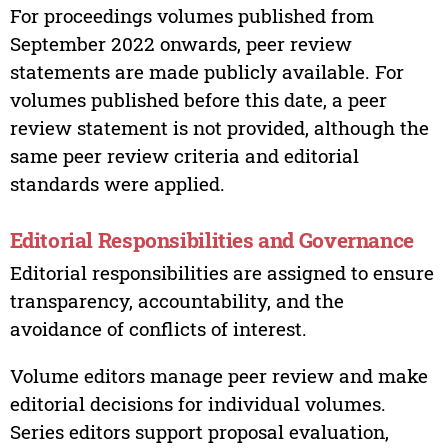
For proceedings volumes published from
September 2022 onwards, peer review
statements are made publicly available. For
volumes published before this date, a peer
review statement is not provided, although the
same peer review criteria and editorial
standards were applied.
Editorial Responsibilities and Governance
Editorial responsibilities are assigned to ensure
transparency, accountability, and the
avoidance of conflicts of interest.
Volume editors manage peer review and make
editorial decisions for individual volumes.
Series editors support proposal evaluation,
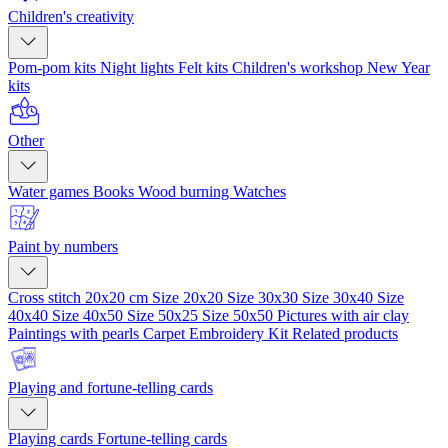
Children's creativity
Pom-pom kits
Night lights
Felt kits
Children's workshop
New Year
kits
Other
Water games
Books
Wood burning
Watches
Paint by numbers
Cross stitch 20x20 cm
Size 20x20
Size 30x30
Size 30x40
Size
40x40
Size 40x50
Size 50x25
Size 50x50
Pictures with air clay
Paintings with pearls
Carpet Embroidery Kit
Related products
Playing and fortune-telling cards
Playing cards
Fortune-telling cards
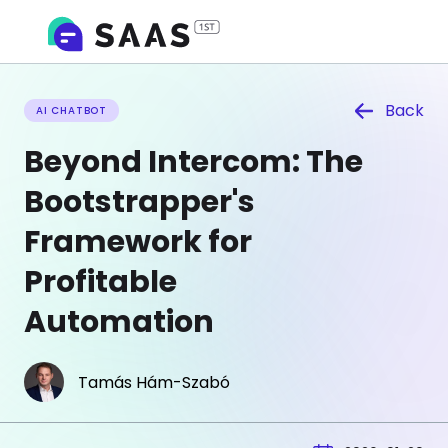
Back
AI CHATBOT
Beyond Intercom: The
Bootstrapper's
Framework for
Profitable
Automation
Tamás Hám-Szabó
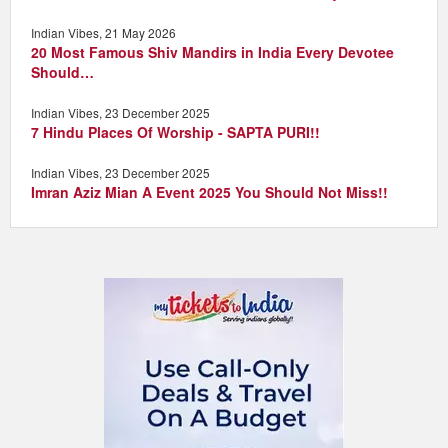
Indian Vibes, 21 May 2026
20 Most Famous Shiv Mandirs in India Every Devotee
Should…
Indian Vibes, 23 December 2025
7 Hindu Places Of Worship - SAPTA PURI!!
Indian Vibes, 23 December 2025
Imran Aziz Mian A Event 2025 You Should Not Miss!!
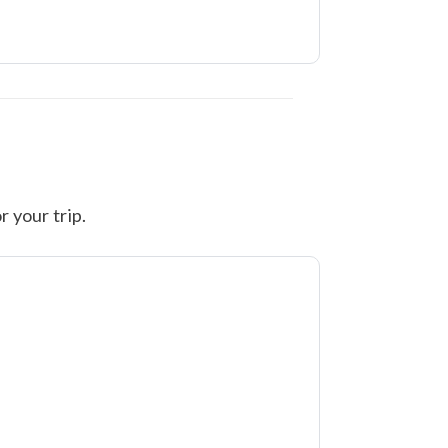
r your trip.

☆ ☆ ☆ ☆

■ Aim of the exercise ■
The result should be every entry, word for word, and no pictures.

■ Solution to this exercise ■
For proceedings volumes published from
September 2022 onwards, peer review
statements are made publicly available. For
volumes published before this date, a peer
review statement is not provided, although the
same peer review criteria and editorial
standards were applied.
Editorial Responsibilities and Governance
Editorial responsibilities are assigned to ensure
transparency, accountability, and the
avoidance of conflicts of interest.
Volume editors manage peer review and make
editorial decisions for individual volumes.
Series editors support proposal evaluation,
Children's creativity
Pom-pom kits
Night lights
Felt kits
Children's workshop
New Year
kits
Other
Water games
Books
Wood burning
Watches
Paint by numbers
Cross stitch 20x20 cm
Size 20x20
Size 30x30
Size 30x40
Size
40x40
Size 40x50
Size 50x25
Size 50x50
Pictures with air clay
Paintings with pearls
Carpet Embroidery Kit
Related products
Playing and fortune-telling cards
Playing cards
Fortune-telling cards
Back
AI CHATBOT
Beyond Intercom: The
Bootstrapper's
Framework for
Profitable
Automation
Tamás Hám-Szabó
Indian Vibes, 21 May 2026
20 Most Famous Shiv Mandirs in India Every Devotee
Should…
Indian Vibes, 23 December 2025
7 Hindu Places Of Worship - SAPTA PURI!!
Indian Vibes, 23 December 2025
Imran Aziz Mian A Event 2025 You Should Not Miss!!
r your trip.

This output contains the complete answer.